From Brooklyn to the Loire(4)
By 2009-3-6 19:20:52
About this French life which comes after so many years in New York, he says that some things here are disconcerting though, like the lack of service, the narrow opening hours of shops, and paradoxally, the relative disinterest of French people for good products, meaning organic and natural. Even in the countryside, people buy their food and vegetables in the supermarket where much of it is industrially made. He tips me about an excellent butcher in Saint-Aignan-sur-Cher where the meat is extra. OK, I'll try it after the saturday market. Of course, there are good products here, but the market stalls here have also lots of ordinary, high yield vegetables and he misses the product authenticity of the farmer's markets where he used to buy his products. Same for the restaurants : in Paris, many Brasseries including the famous ones like La Coupole or Bofinger don't have products as fresh as what you can eat at Balthazar in New York. Of course, this is New York, but still, it is unconceivable that you find more easily good products there, thanks to the farmer's markets than in many parts of France. Same for the eggs with real taste. Take the chicken for example, he has to go to Cour-Cheverny (some 30 kilometers away) at Cazin every three months where he is sure to find real, free run chicken; he'll buy 10 of them because they're really good and tasty, and not industrial, and will put them in the freezer back home. There are still many good, authentic products around here of course but many people still prefer to shop in the supermarkets. Speaking of Balthazar, where he worked several years, that's where he met Jonathan Nossiter. Nossiter was setting up wine lists for restaurants then, and he authored the one at Balthazar. They worked together several years. Actually, Balthazar's wine list was the first at the time to be 100% composed of French wines and it still is, an impressive wine list btw.

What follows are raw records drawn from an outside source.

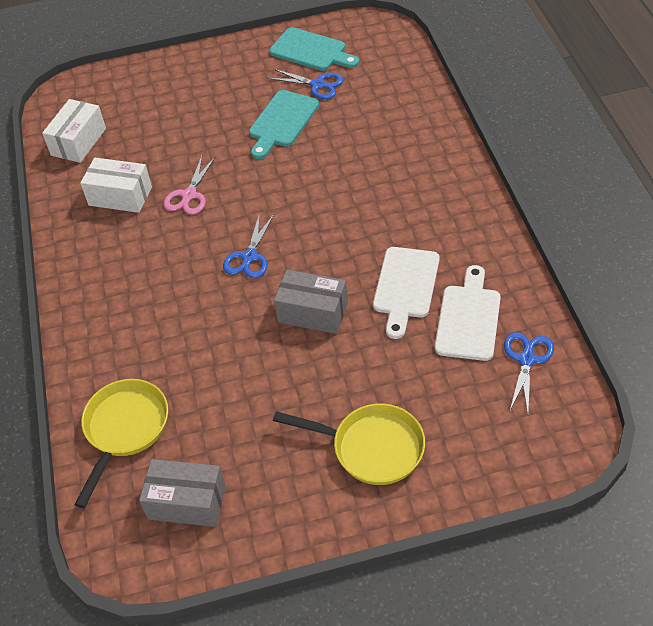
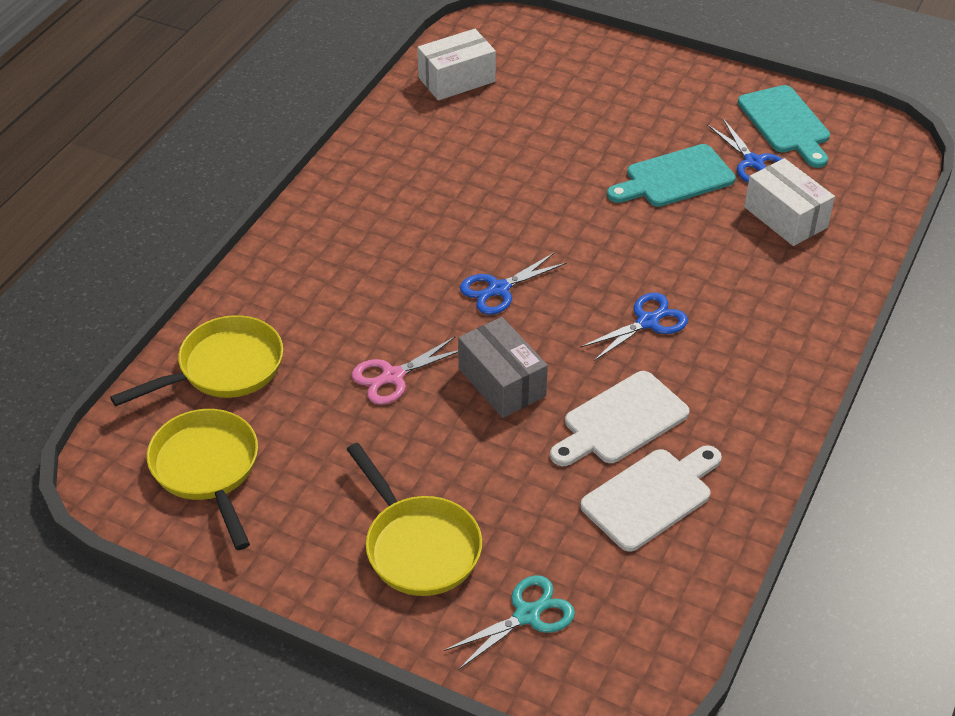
camera: 35 degrees right, 5 degrees down
white box [80,158,152,213] -> white box moved to [744,158,835,246]
grey box [139,459,226,527] -> yellow pan [147,409,258,550]
pink scissors [164,156,216,215] -> pink scissors moved to [352,336,458,405]
blue scissors [504,332,554,413] -> blue scissors moved to [580,293,688,361]
none -> turquoise scissors [444,575,575,670]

Speaking of this new life that Laurent is starting here, he says that it has deep roots in the restaurateur job that he loved. In New York, he was an intermediary between the authentic, organic products that he found on the farmer's market and his customers. Now, he wants to live on the other side of the trade and make some of these exceptionnal products, in this matter, wine. The great wine people that he knew in the Loire, like the Puzelat brothers, Olivier Lemasson, Hervé Villemade, Agnès & René Mosse were decisive in his decision to make the jump.